Where are your symbols, debuginfo and sources?
A package is more than a binary - make it observable
Users (and developers) don't just want to run an executable, they also like to know that it runs efficiently, that it doesn't use unnecessary resources and if it crashes and burns they want to collect the pieces and inspect what went wrong. So a package should also provide the user with a means to easily profile, trace and debug what is running on their system. This means a distro should also package symbols, debuginfo and sources for easy/automatic installation. With different distros and different versions of distro packages running next to each other in containers we need some standard conventions to identify executables (build-id) and match and fetch the needed symbols, debuginfo and sources to help the user profile, trace and debug any binary they find on their system.

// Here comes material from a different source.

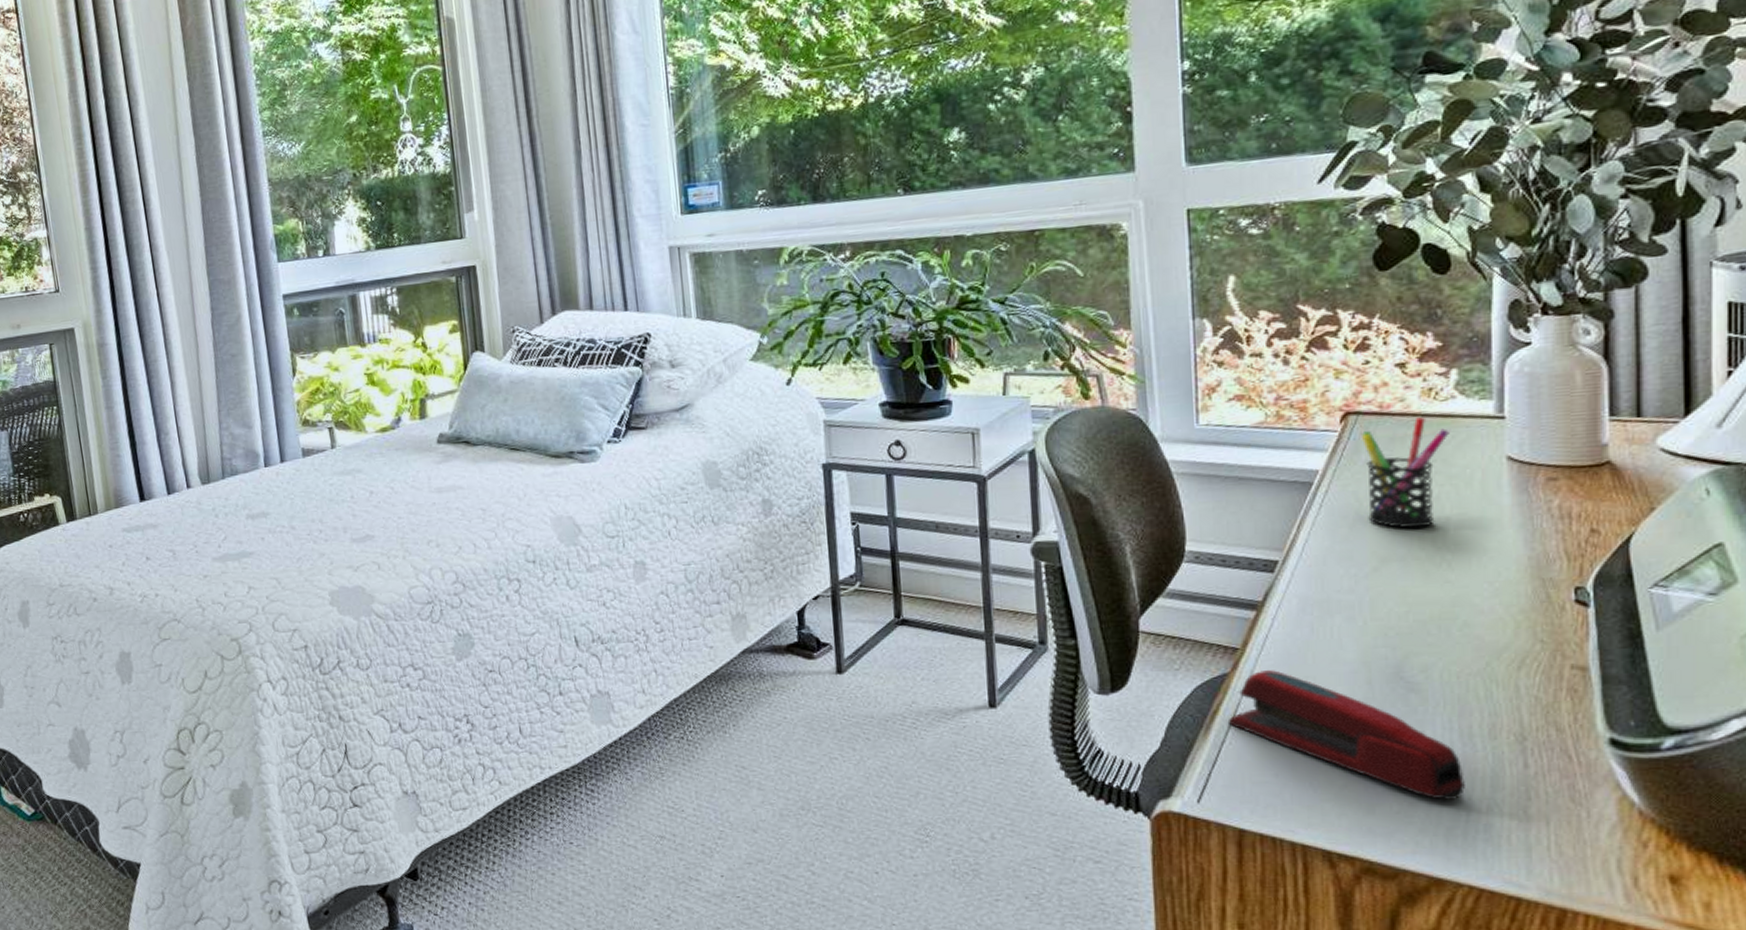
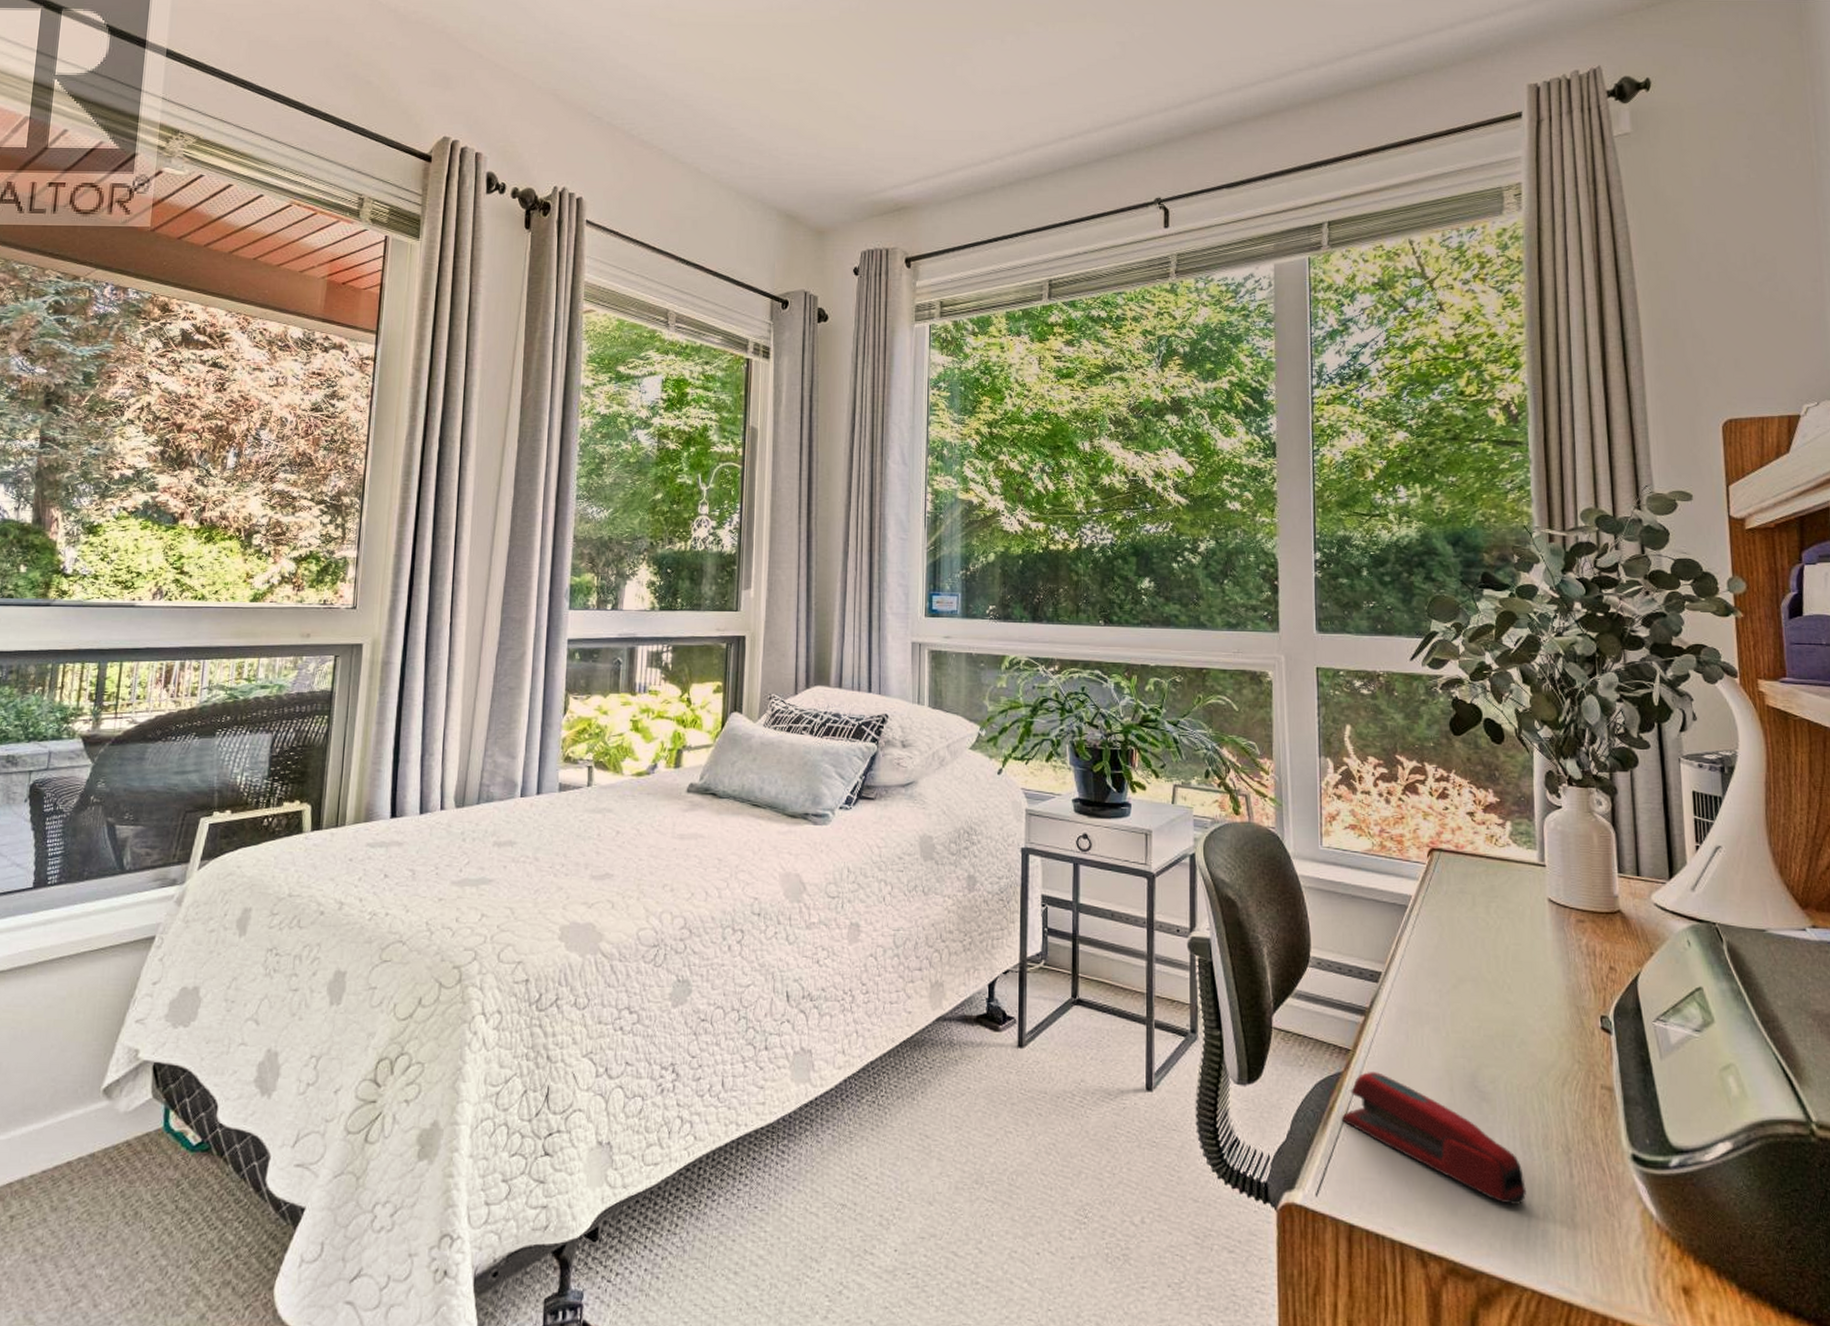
pen holder: present [1362,416,1449,528] -> none [1443,858,1506,953]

We will go briefly over differently tools for shared library abi inspection, tracing, debugging, profiling and post-mortem crash analysis. What extra information such tools need, like CFI/backtrace, symbols, gnu_debugdata, debuginfo and sources. Then we will discuss the tools that are used on Fedora to extract and package the extra information. How build-ids are used as a means to find/match the information. So the user/developer can know exactly which version of a library was actually running when the core file was created for example. And identify some deficiencies in the current packaging. It is impossible to install both the 32bit and 64bit version of the debuginfo for example. What extra challenges there are when you might be running different versions of a package in different containers. And some suggestions on tools and conventions that distro packages can adopt to make all this easier for the user and tools. At the end it would be nice to have a discussion how other distros deal with some of these challenges. How distros/packagers can coordinate on making this information (a symbol/debuginfo server) available cross distros and how/if to extend these ideas to non-native ELF/DWARF executables.